**Work to complete:**
Transcribe all records exactly; omit pictures.

*** Supplied records ***

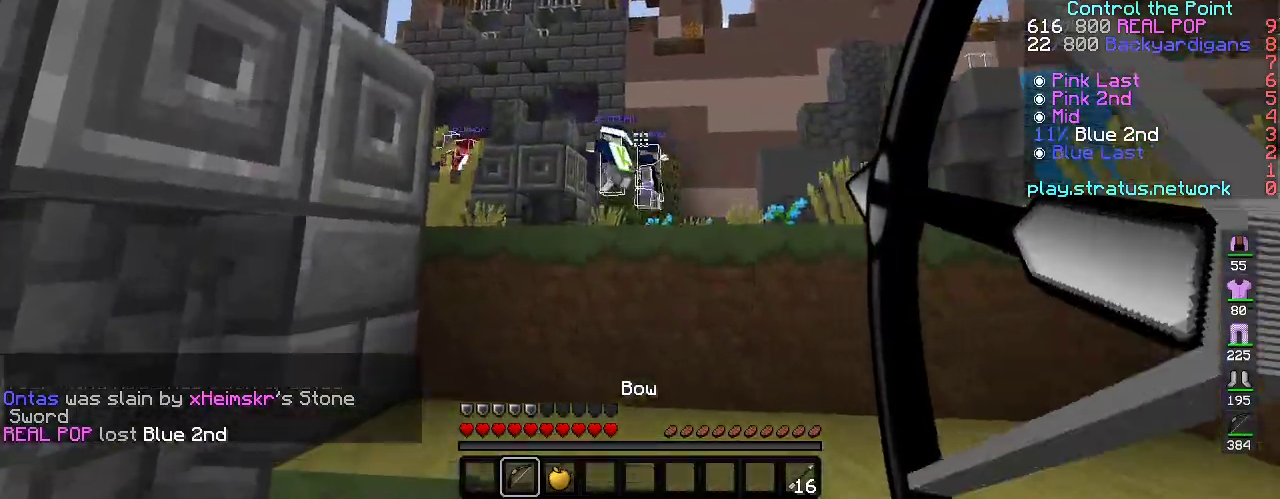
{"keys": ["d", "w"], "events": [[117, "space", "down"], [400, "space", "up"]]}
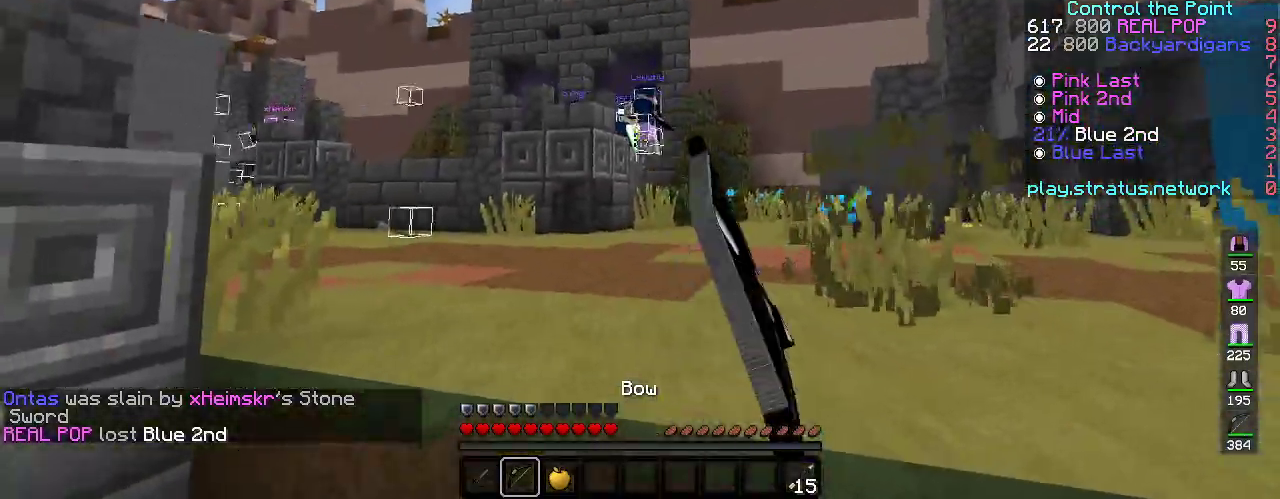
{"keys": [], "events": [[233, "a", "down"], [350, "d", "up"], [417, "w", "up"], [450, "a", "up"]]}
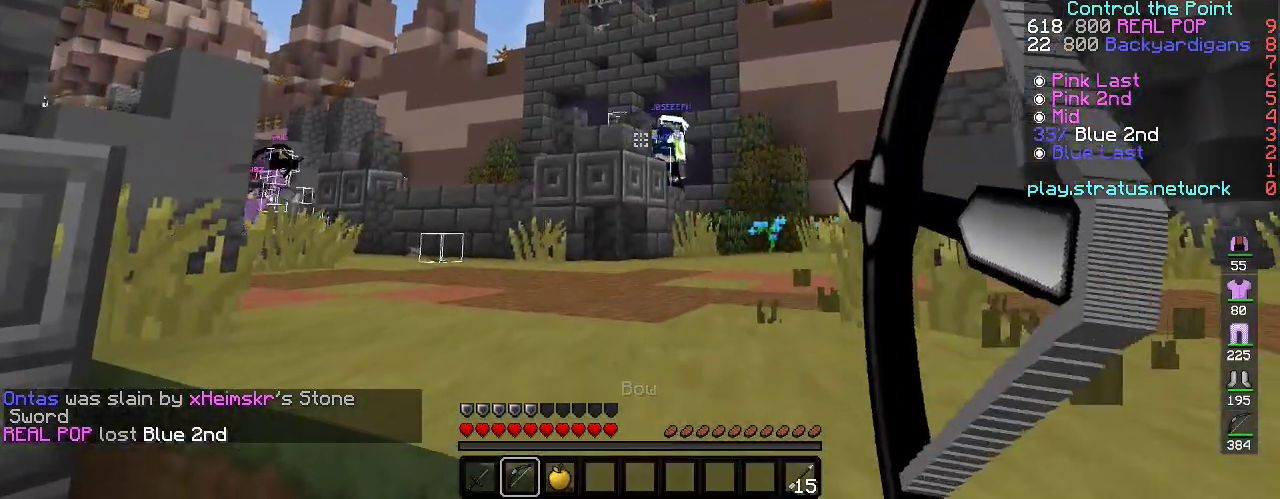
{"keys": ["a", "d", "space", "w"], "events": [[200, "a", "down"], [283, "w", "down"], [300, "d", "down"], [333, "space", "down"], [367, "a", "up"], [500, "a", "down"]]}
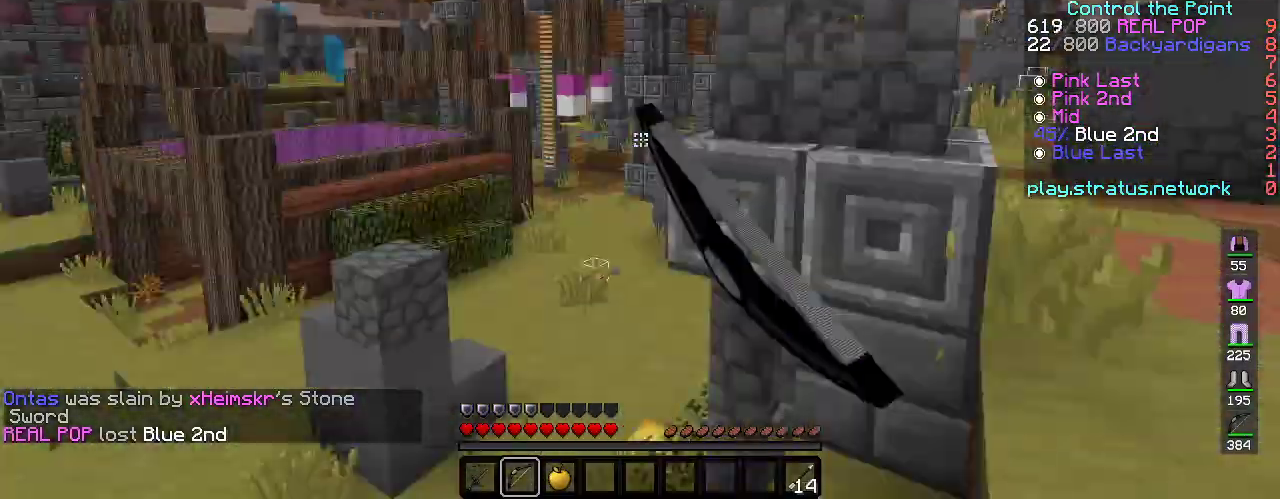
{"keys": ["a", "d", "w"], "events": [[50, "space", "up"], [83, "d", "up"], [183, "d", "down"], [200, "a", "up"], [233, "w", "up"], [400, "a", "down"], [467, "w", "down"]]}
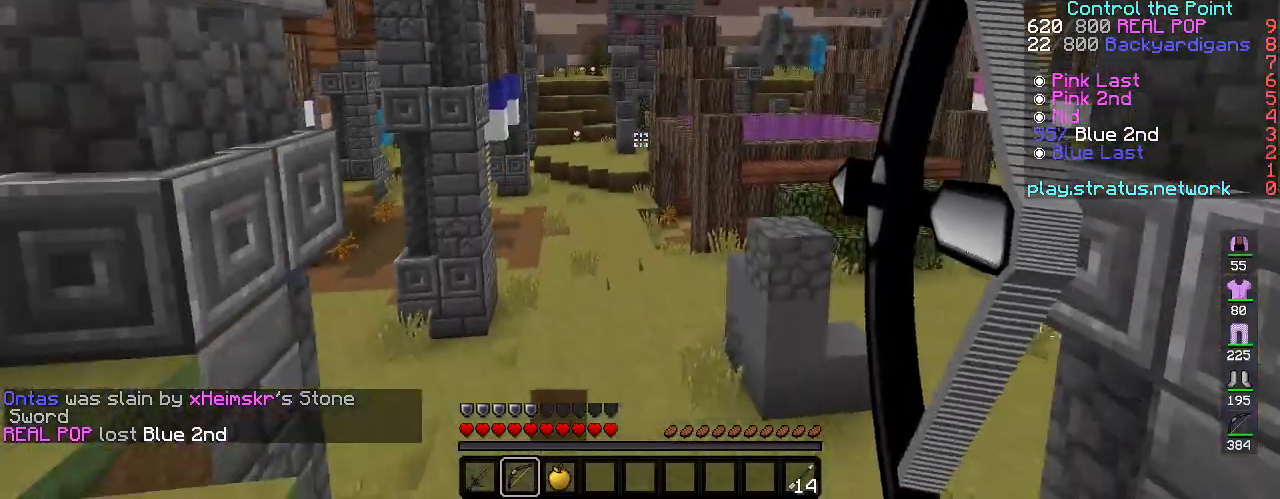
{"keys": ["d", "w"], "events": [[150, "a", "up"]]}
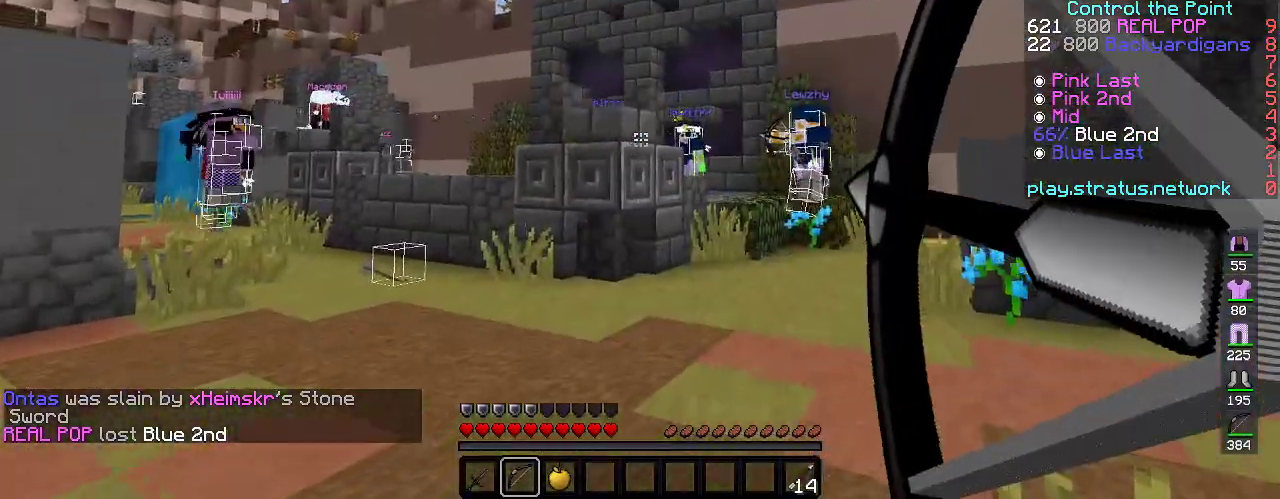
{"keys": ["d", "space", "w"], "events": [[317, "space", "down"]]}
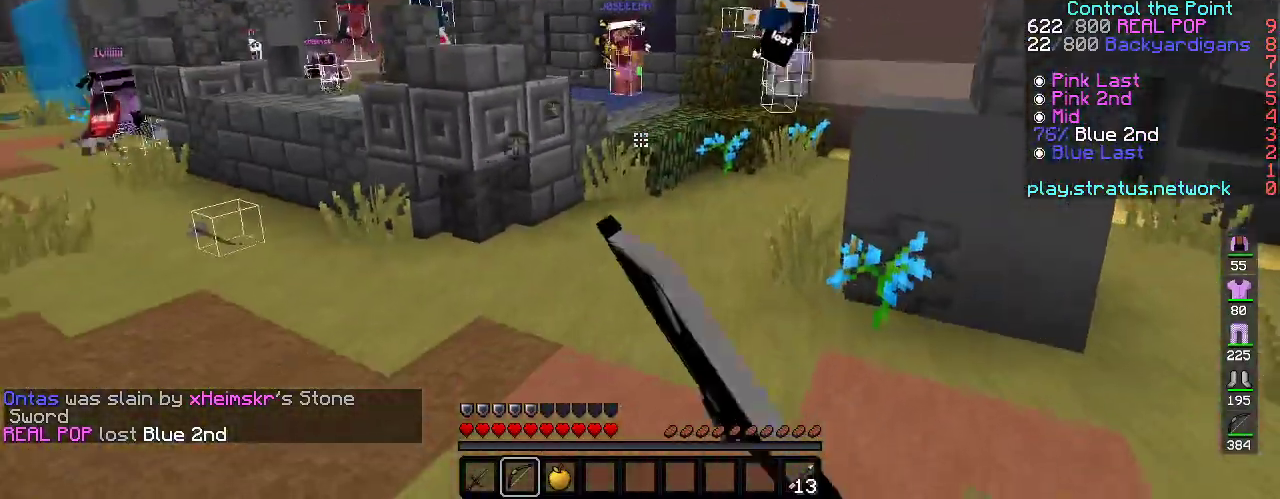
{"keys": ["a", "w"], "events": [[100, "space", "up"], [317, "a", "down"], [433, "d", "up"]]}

***

**Your response:**
{"keys": ["d", "w"], "events": [[117, "space", "down"], [400, "space", "up"]]}
{"keys": [], "events": [[233, "a", "down"], [350, "d", "up"], [417, "w", "up"], [450, "a", "up"]]}
{"keys": ["a", "d", "space", "w"], "events": [[200, "a", "down"], [283, "w", "down"], [300, "d", "down"], [333, "space", "down"], [367, "a", "up"], [500, "a", "down"]]}
{"keys": ["a", "d", "w"], "events": [[50, "space", "up"], [83, "d", "up"], [183, "d", "down"], [200, "a", "up"], [233, "w", "up"], [400, "a", "down"], [467, "w", "down"]]}
{"keys": ["d", "w"], "events": [[150, "a", "up"]]}
{"keys": ["d", "space", "w"], "events": [[317, "space", "down"]]}
{"keys": ["a", "w"], "events": [[100, "space", "up"], [317, "a", "down"], [433, "d", "up"]]}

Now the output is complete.